But then you realize he wasn’t nodding at all–he was nodding off. That’s right, your presentation is actually putting people to sleep. Noticing your listeners in the process of tuning you out can feel hugely embarrassing and stressful; wracked with sudden anxiety, now you need to get a hold of yourself and simultaneously get a hold of them. Here are a few reasons why your talk may have a sleep-inducing effect–and what you can do to avoid it.


When your sentence length and pacing stay at the same level throughout your presentation, it produces a monotonous effect that can literally make your listeners feel sleepy.

In a memorable scene from Jordan Peele’s 2017 movie Get Out, the protagonist is hypnotized by his girlfriend’s mother when she twirls a spoon around a teacup. Similarly, if you get into a rhythm where everything you say starts to sound the same, you may “hypnotize” your audience. This is especially likely if you tend to speak in long-winded sentences. So make sure you vary the length of your sentences, erring on the side of short phrases.
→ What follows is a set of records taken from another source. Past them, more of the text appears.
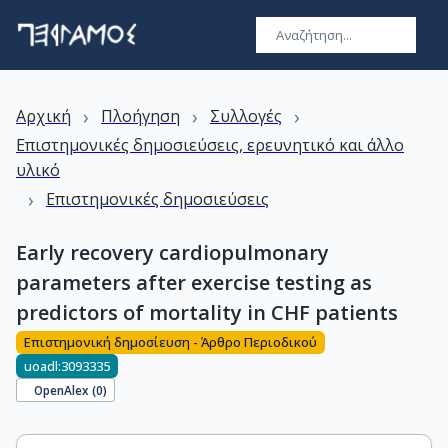
›
›
›
Αρχική
Πλοήγηση
Συλλογές
Επιστημονικές δημοσιεύσεις, ερευνητικό και άλλο
υλικό
›
Επιστημονικές δημοσιεύσεις
Early recovery cardiopulmonary
parameters after exercise testing as
predictors of mortality in CHF patients
Επιστημονική δημοσίευση - Άρθρο Περιοδικού
uoadl:3093335
OpenAlex (
0
)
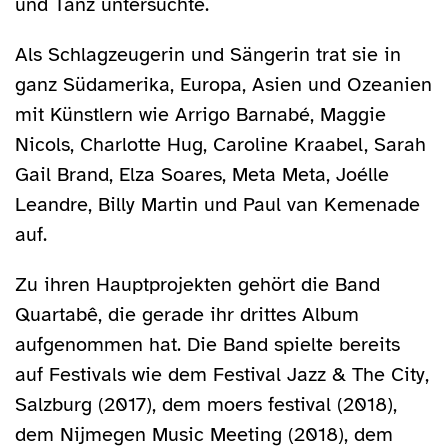
und Tanz untersuchte.
Als Schlagzeugerin und Sängerin trat sie in
ganz Südamerika, Europa, Asien und Ozeanien
mit Künstlern wie Arrigo Barnabé, Maggie
Nicols, Charlotte Hug, Caroline Kraabel, Sarah
Gail Brand, Elza Soares, Meta Meta, Joélle
Leandre, Billy Martin und Paul van Kemenade
auf.
Zu ihren Hauptprojekten gehört die Band
Quartabê, die gerade ihr drittes Album
aufgenommen hat. Die Band spielte bereits
auf Festivals wie dem Festival Jazz & The City,
Salzburg (2017), dem moers festival (2018),
dem Nijmegen Music Meeting (2018), dem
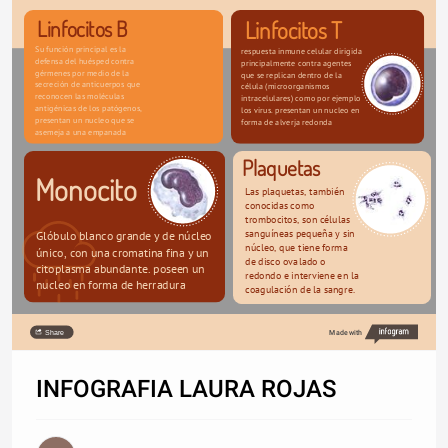
Linfocitos B
Linfocitos T
Su función principal es la 
respuesta inmune celular dirigida 
defensa del huésped contra 
principalmente contra agentes 
gérmenes por medio de la 
que se replican dentro de la 
secreción de anticuerpos que 
célula (microorganismos 
reconocen las moléculas 
intracelulares) como por ejemplo 
antigénicas de los patógenos, 
los virus. presentan un nucleo en 
presentan un nucleo que se 
forma de alverja redonda
asemeja a una empanada
Plaquetas
Monocito
Las plaquetas, también 
conocidas como 
trombocitos, son células 
sanguíneas pequeña y sin 
Glóbulo blanco grande y de núcleo 
núcleo, que tiene forma 
único, con una cromatina fina y un 
de disco ovalado o 
citoplasma abundante. poseen un 
redondo e interviene en la 
nucleo en forma de herradura
coagulación de la sangre.
Share
Made with
INFOGRAFIA LAURA ROJAS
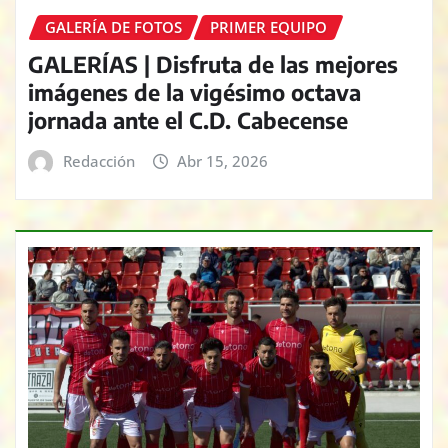
GALERÍA DE FOTOS
PRIMER EQUIPO
GALERÍAS | Disfruta de las mejores
imágenes de la vigésimo octava
jornada ante el C.D. Cabecense
Redacción
Abr 15, 2026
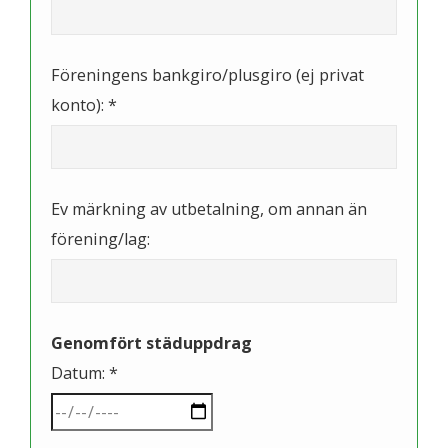
Föreningens bankgiro/plusgiro (ej privat
konto): *
Ev märkning av utbetalning, om annan än
förening/lag:
Genomfört städuppdrag
Datum: *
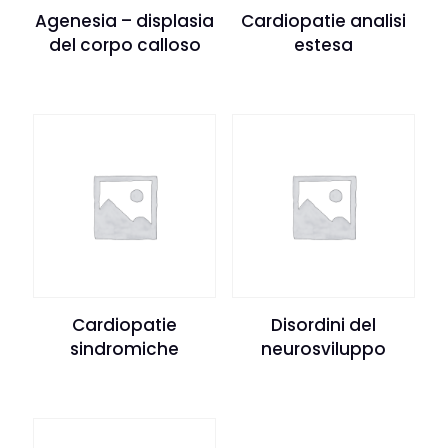
Agenesia – displasia
Cardiopatie analisi
del corpo calloso
estesa
Cardiopatie
Disordini del
sindromiche
neurosviluppo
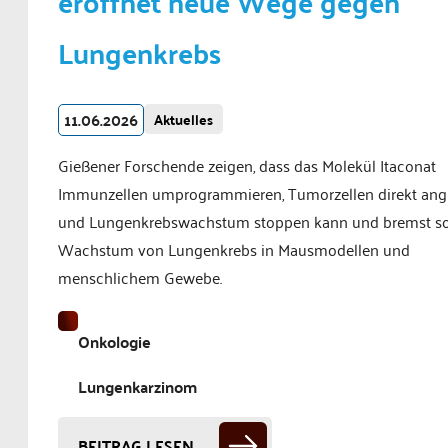
eröffnet neue Wege gegen
Lungenkrebs
11.06.2026
Aktuelles
Gießener Forschende zeigen, dass das Molekül Itaconat
Immunzellen umprogrammieren, Tumorzellen direkt ang
und Lungenkrebswachstum stoppen kann und bremst so
Wachstum von Lungenkrebs in Mausmodellen und
menschlichem Gewebe.
Onkologie
Lungenkarzinom
BEITRAG LESEN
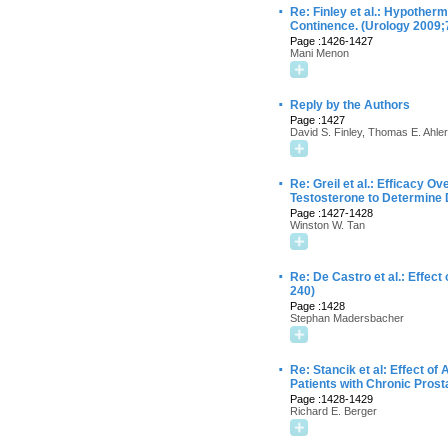
·
Re: Finley et al.: Hypotherm
Continence. (Urology 2009;
Page :1426-1427
Mani Menon
·
Reply by the Authors
Page :1427
David S. Finley, Thomas E. Ahl
·
Re: Greil et al.: Efficacy
Testosterone to Determine 
Page :1427-1428
Winston W. Tan
·
Re: De Castro et al.: Effec
240)
Page :1428
Stephan Madersbacher
·
Re: Stancik et al: Effect o
Patients with Chronic Prost
Page :1428-1429
Richard E. Berger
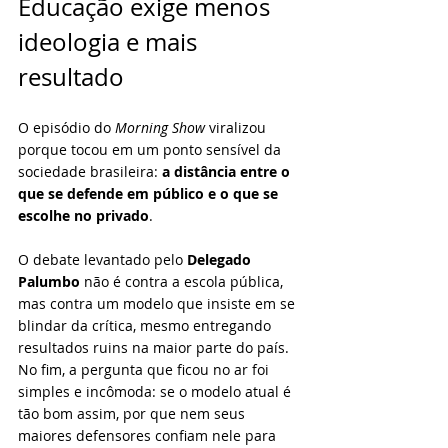
Educação exige menos 
ideologia e mais 
resultado
O episódio do 
Morning Show
 viralizou 
porque tocou em um ponto sensível da 
sociedade brasileira: 
a distância entre o 
que se defende em público e o que se 
escolhe no privado
.
O debate levantado pelo 
Delegado 
Palumbo
 não é contra a escola pública, 
mas contra um modelo que insiste em se 
blindar da crítica, mesmo entregando 
resultados ruins na maior parte do país.
No fim, a pergunta que ficou no ar foi 
simples e incômoda: se o modelo atual é 
tão bom assim, por que nem seus 
maiores defensores confiam nele para 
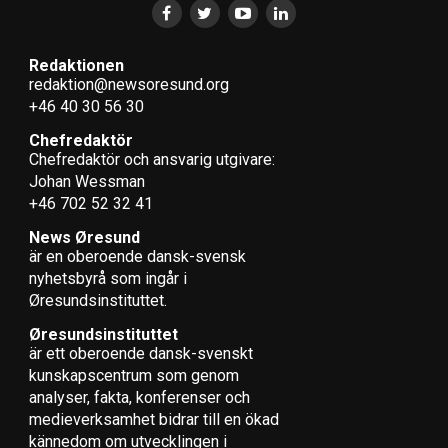
Redaktionen
redaktion@newsoresund.org
+46 40 30 56 30
Chefredaktör
Chefredaktör och ansvarig utgivare:
Johan Wessman
+46 702 52 32 41
News Øresund
är en oberoende dansk-svensk
nyhets­byrå som ingår i
Øresundsinstituttet.
Øresundsinstituttet
är ett oberoende dansk-svenskt
kunskapscentrum som genom
analyser, fakta, konferenser och
medieverksamhet bidrar till en ökad
kännedom om utvecklingen i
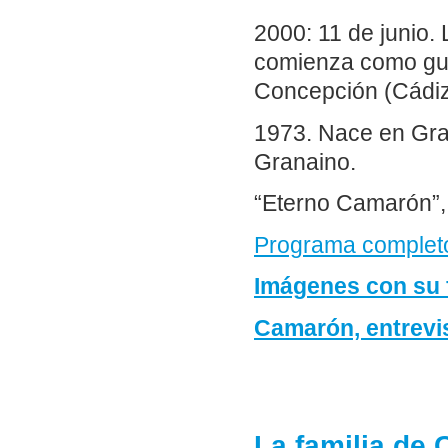
2000: 11 de junio.
comienza como guit
Concepción (Cádiz
1973. Nace en Gra
Granaino.
“Eterno Camarón”, 
Programa complet
Imágenes con su 
Camarón, entrevis
La familia de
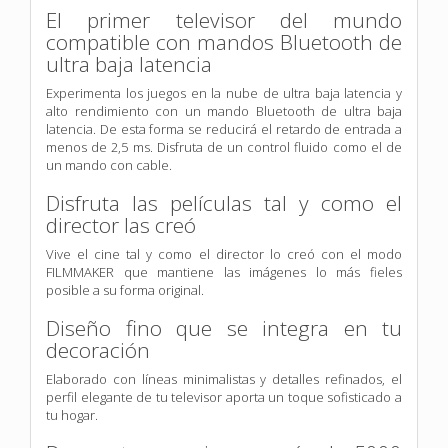
El primer televisor del mundo
compatible con mandos Bluetooth de
ultra baja latencia
Experimenta los juegos en la nube de ultra baja latencia y
alto rendimiento con un mando Bluetooth de ultra baja
latencia. De esta forma se reducirá el retardo de entrada a
menos de 2,5 ms. Disfruta de un control fluido como el de
un mando con cable.
Disfruta las películas tal y como el
director las creó
Vive el cine tal y como el director lo creó con el modo
FILMMAKER que mantiene las imágenes lo más fieles
posible a su forma original.
Diseño fino que se integra en tu
decoración
Elaborado con líneas minimalistas y detalles refinados, el
perfil elegante de tu televisor aporta un toque sofisticado a
tu hogar.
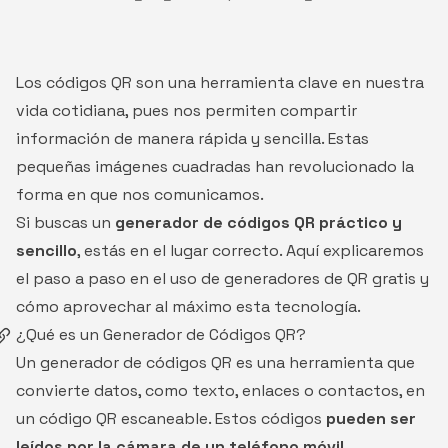
Los códigos QR son una herramienta clave en nuestra
vida cotidiana, pues nos permiten compartir
información de manera rápida y sencilla. Estas
pequeñas imágenes cuadradas han revolucionado la
forma en que nos comunicamos.
Si buscas un
generador de códigos QR práctico y
sencillo
, estás en el lugar correcto. Aquí explicaremos
el paso a paso en el uso de generadores de QR gratis y
cómo aprovechar al máximo esta tecnología.
¿Qué es un Generador de Códigos QR?
Un generador de códigos QR es una herramienta que
convierte datos, como texto, enlaces o contactos, en
un código QR escaneable. Estos códigos
pueden ser
leídos por la cámara de un teléfono móvil
,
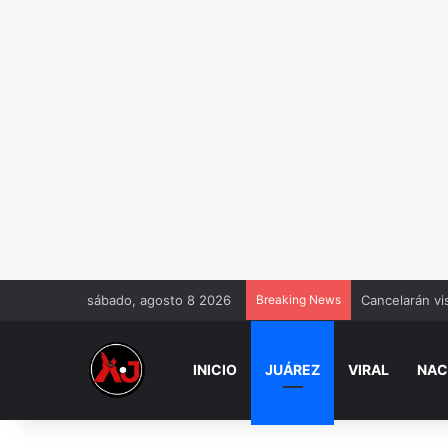
sábado, agosto 8 2026
Breaking News
Cancelarán vi
INICIO
JUÁREZ
VIRAL
NAC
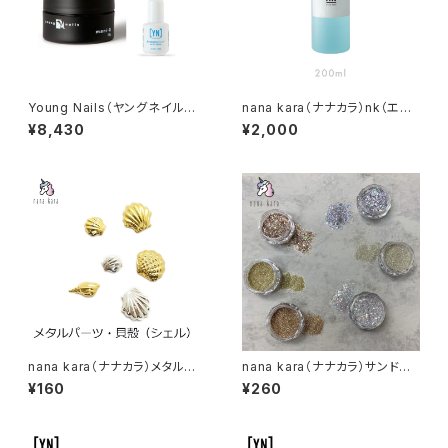
Young Nails（ヤングネイルズ）
nana kara（ナナカラ）nk（エヌ
ManiQ Soft Nail Gel（マニキ
ケー）ネイルプレップ 200ml
¥8,430
¥2,000
ュー）15g + Protein Bond（プ
ロテインボンド）7.5ml セット
nana kara（ナナカラ）メタルパ
nana kara（ナナカラ）サンドグ
ーツ・貝殻（シェル）
リッター（全6色）
¥160
¥260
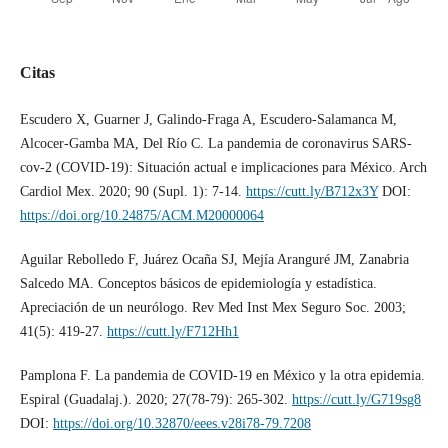
Citas
Escudero X, Guarner J, Galindo-Fraga A, Escudero-Salamanca M,
Alcocer-Gamba MA, Del Río C. La pandemia de coronavirus SARS-
cov-2 (COVID-19): Situación actual e implicaciones para México. Arch
Cardiol Mex. 2020; 90 (Supl. 1): 7-14.
https://cutt.ly/B712x3Y
DOI:
https://doi.org/10.24875/ACM.M20000064
Aguilar Rebolledo F, Juárez Ocaña SJ, Mejía Aranguré JM, Zanabria
Salcedo MA. Conceptos básicos de epidemiología y estadística.
Apreciación de un neurólogo. Rev Med Inst Mex Seguro Soc. 2003;
41(5): 419-27.
https://cutt.ly/F712Hh1
Pamplona F. La pandemia de COVID-19 en México y la otra epidemia.
Espiral (Guadalaj.). 2020; 27(78-79): 265-302.
https://cutt.ly/G719sg8
DOI:
https://doi.org/10.32870/eees.v28i78-79.7208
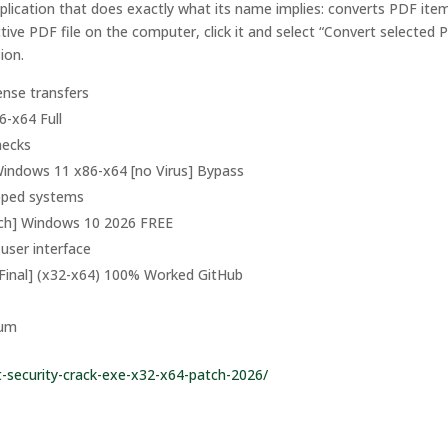
pplication that does exactly what its name implies: converts PDF ite
ive PDF file on the computer, click it and select “Convert selected 
ion.
cense transfers
6-x64 Full
hecks
Windows 11 x86-x64 [no Virus] Bypass
apped systems
tch] Windows 10 2026 FREE
 user interface
[Final] (x32-x64) 100% Worked GitHub
ium
t-security-crack-exe-x32-x64-patch-2026/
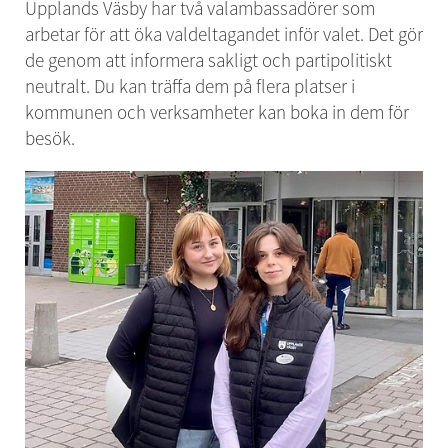
Upplands Väsby har två valambassadörer som 
arbetar för att öka valdeltagandet inför valet. Det gör 
de genom att informera sakligt och partipolitiskt 
neutralt. Du kan träffa dem på flera platser i 
kommunen och verksamheter kan boka in dem för 
besök.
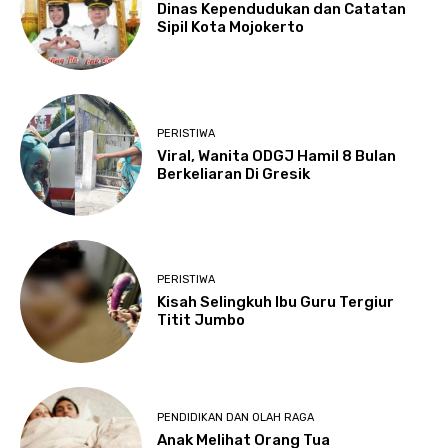
Dinas Kependudukan dan Catatan
Sipil Kota Mojokerto
PERISTIWA
Viral, Wanita ODGJ Hamil 8 Bulan
Berkeliaran Di Gresik
PERISTIWA
Kisah Selingkuh Ibu Guru Tergiur
Titit Jumbo
PENDIDIKAN DAN OLAH RAGA
Anak Melihat Orang Tua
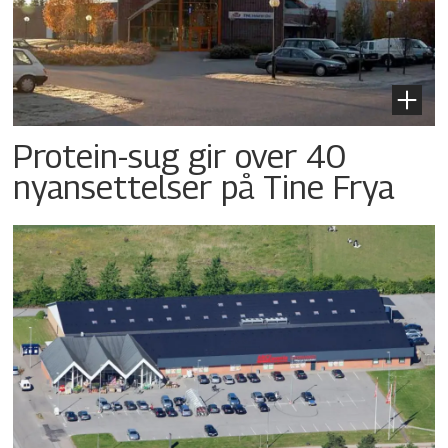
Protein-sug gir over 40
nyansettelser på Tine Frya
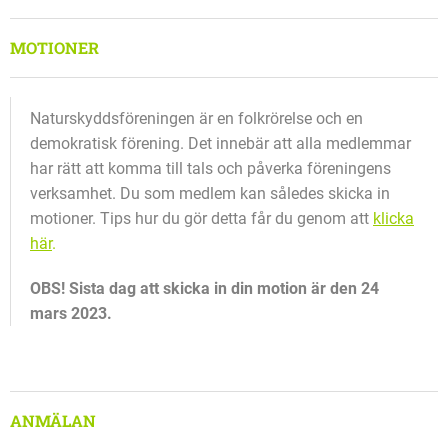
MOTIONER
Naturskyddsföreningen är en folkrörelse och en
demokratisk förening. Det innebär att alla medlemmar
har rätt att komma till tals och påverka föreningens
verksamhet. Du som medlem kan således skicka in
motioner. Tips hur du gör detta får du genom att
klicka
här
.
OBS! Sista dag att skicka in din motion är den 24
mars 2023.
ANMÄLAN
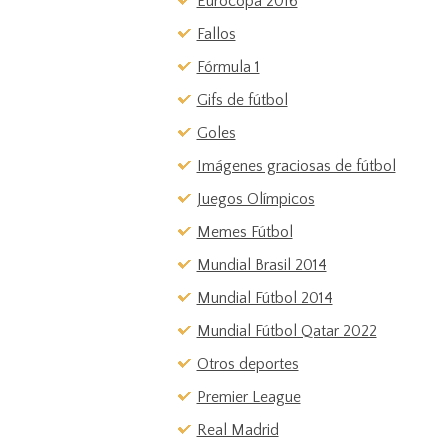
Eurocopa 2016
Fallos
Fórmula 1
Gifs de fútbol
Goles
Imágenes graciosas de fútbol
Juegos Olímpicos
Memes Fútbol
Mundial Brasil 2014
Mundial Fútbol 2014
Mundial Fútbol Qatar 2022
Otros deportes
Premier League
Real Madrid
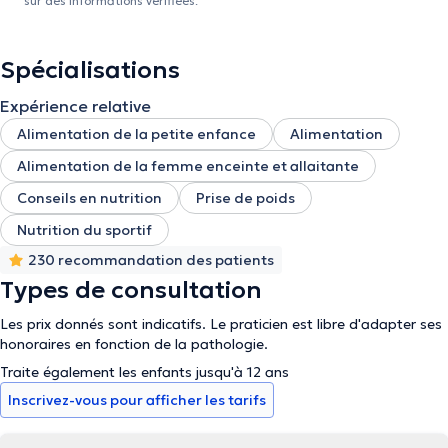
sur des informations vérifiées.
Spécialisations
Expérience relative
Alimentation de la petite enfance
Alimentation
Alimentation de la femme enceinte et allaitante
Conseils en nutrition
Prise de poids
Nutrition du sportif
230 recommandation des patients
Types de consultation
Les prix donnés sont indicatifs. Le praticien est libre d'adapter ses
honoraires en fonction de la pathologie.
Traite également les enfants jusqu'à 12 ans
Inscrivez-vous pour afficher les tarifs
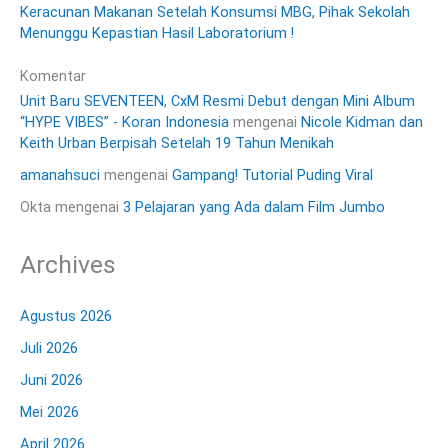
Keracunan Makanan Setelah Konsumsi MBG, Pihak Sekolah
Menunggu Kepastian Hasil Laboratorium !
Komentar
Unit Baru SEVENTEEN, CxM Resmi Debut dengan Mini Album
“HYPE VIBES” - Koran Indonesia
mengenai
Nicole Kidman dan
Keith Urban Berpisah Setelah 19 Tahun Menikah
amanahsuci
mengenai
Gampang! Tutorial Puding Viral
Okta
mengenai
3 Pelajaran yang Ada dalam Film Jumbo
Archives
Agustus 2026
Juli 2026
Juni 2026
Mei 2026
April 2026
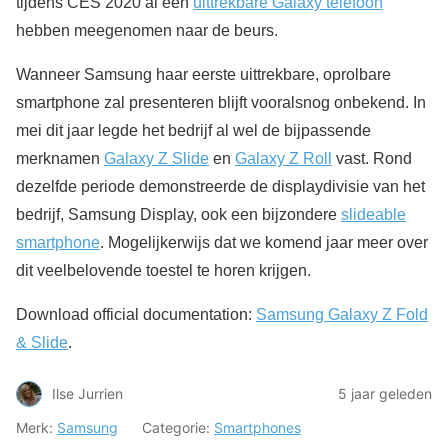
tijdens CES 2020 al een
uittrekbare Galaxy telefoon
hebben meegenomen naar de beurs.
Wanneer Samsung haar eerste uittrekbare, oprolbare
smartphone zal presenteren blijft vooralsnog onbekend. In
mei dit jaar legde het bedrijf al wel de bijpassende
merknamen
Galaxy Z Slide
en
Galaxy Z Roll
vast. Rond
dezelfde periode demonstreerde de displaydivisie van het
bedrijf, Samsung Display, ook een bijzondere
slideable
smartphone
. Mogelijkerwijs dat we komend jaar meer over
dit veelbelovende toestel te horen krijgen.
Download official documentation:
Samsung Galaxy Z Fold
& Slide
.
Ilse Jurrien
5 jaar geleden
Merk:
Samsung
Categorie:
Smartphones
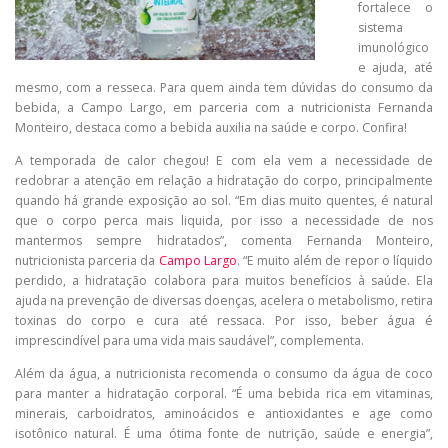
fortalece o
sistema
imunológico
e ajuda, até
mesmo, com a resseca. Para quem ainda tem dúvidas do consumo da
bebida, a Campo Largo, em parceria com a nutricionista Fernanda
Monteiro, destaca como a bebida auxilia na saúde e corpo. Confira!
A temporada de calor chegou! E com ela vem a necessidade de
redobrar a atenção em relação a hidratação do corpo, principalmente
quando há grande exposição ao sol. “Em dias muito quentes, é natural
que o corpo perca mais liquida, por isso a necessidade de nos
mantermos sempre hidratados”, comenta Fernanda Monteiro,
nutricionista parceria da
Campo Largo
. “E muito além de repor o líquido
perdido, a hidratação colabora para muitos benefícios à saúde. Ela
ajuda na prevenção de diversas doenças, acelera o metabolismo, retira
toxinas do corpo e cura até ressaca. Por isso, beber água é
imprescindível para uma vida mais saudável”, complementa.
Além da água, a nutricionista recomenda o consumo da água de coco
para manter a hidratação corporal. “É uma bebida rica em vitaminas,
minerais, carboidratos, aminoácidos e antioxidantes e age como
isotônico natural. É uma ótima fonte de nutrição, saúde e energia”,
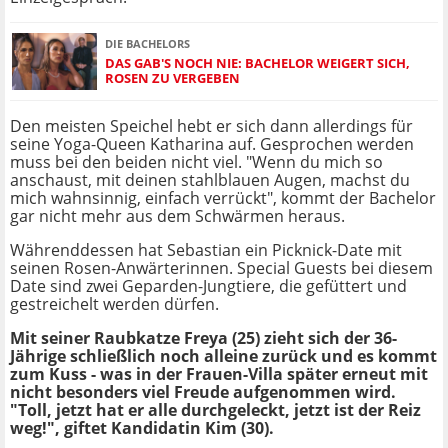
DIE BACHELORS
DAS GAB'S NOCH NIE: BACHELOR WEIGERT SICH,
ROSEN ZU VERGEBEN
Den meisten Speichel hebt er sich dann allerdings für
seine Yoga-Queen Katharina auf. Gesprochen werden
muss bei den beiden nicht viel. "Wenn du mich so
anschaust, mit deinen stahlblauen Augen, machst du
mich wahnsinnig, einfach verrückt", kommt der Bachelor
gar nicht mehr aus dem Schwärmen heraus.
Währenddessen hat Sebastian ein Picknick-Date mit
seinen Rosen-Anwärterinnen. Special Guests bei diesem
Date sind zwei Geparden-Jungtiere, die gefüttert und
gestreichelt werden dürfen.
Mit seiner Raubkatze Freya (25) zieht sich der 36-
Jährige schließlich noch alleine zurück und es kommt
zum Kuss - was in der Frauen-Villa später erneut mit
nicht besonders viel Freude aufgenommen wird.
"Toll, jetzt hat er alle durchgeleckt, jetzt ist der Reiz
weg!", giftet Kandidatin Kim (30).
Another reason you may be causing your audience to nod off is because your sound pattern is “compressed” rather than “extended.” I recently worked with two speaking clients, one with a French accent and another with a Chinese accent. In both cases, I was certainly interested in what they were saying. I wasn’t tired, either. But with both clients, I found myself nodding off after just a few minutes–even though they both sounded very differently. What their speaking styles had in common, though, was a tightly compressed sound pattern.

To see this visually, try out a speech visualization tool, like this one from Learning Fundamentals. In the first image at left, I am saying, “I’m so happy to be here” in a rapid, compressed pattern. Think of it like those vacuum sealers for packing clothes–you can pack more clothes in, but they’re flattened out. In the second image, I’m saying the same phrase, but I’m stretching out my vowels and extending the sound. To avoid inducing sleep, you want your speaking to look like the second image, not the first.

It’s not about just speaking more slowly or rapidly, or changing your volume, though. When you stretch out your vowels, your sound pattern becomes more broadband and less monotone.


Finally, your presentation might be boring your listeners to tears–or lulling them to sleep–because it doesn’t tell a story. You might’ve done lots of homework and have loads of great data points to share, but if you don’t frame your message as a narrative, you’re not going to engage your audience.

I recently worked with a client who was preparing for an investor-relations presentation. He created a deck with 18 slides, each one bearing a chart and three bullet points. Plodding through those slides would put even the most dedicated analyst to sleep. Instead, I coached him on how he could turn all those metrics into a compelling story. If you’re able to tell a story that connects your key points in a meaningful way, you’re much less likely to lose your audience to an obvious snooze.

Of course, you can’t stop everyone from tuning out during your talk–it’s not your fault if somebody pulled an all-nighter. But if you plan to avoid these potential pitfalls, you’ll be sure to see more heads nod in agreement than nod off.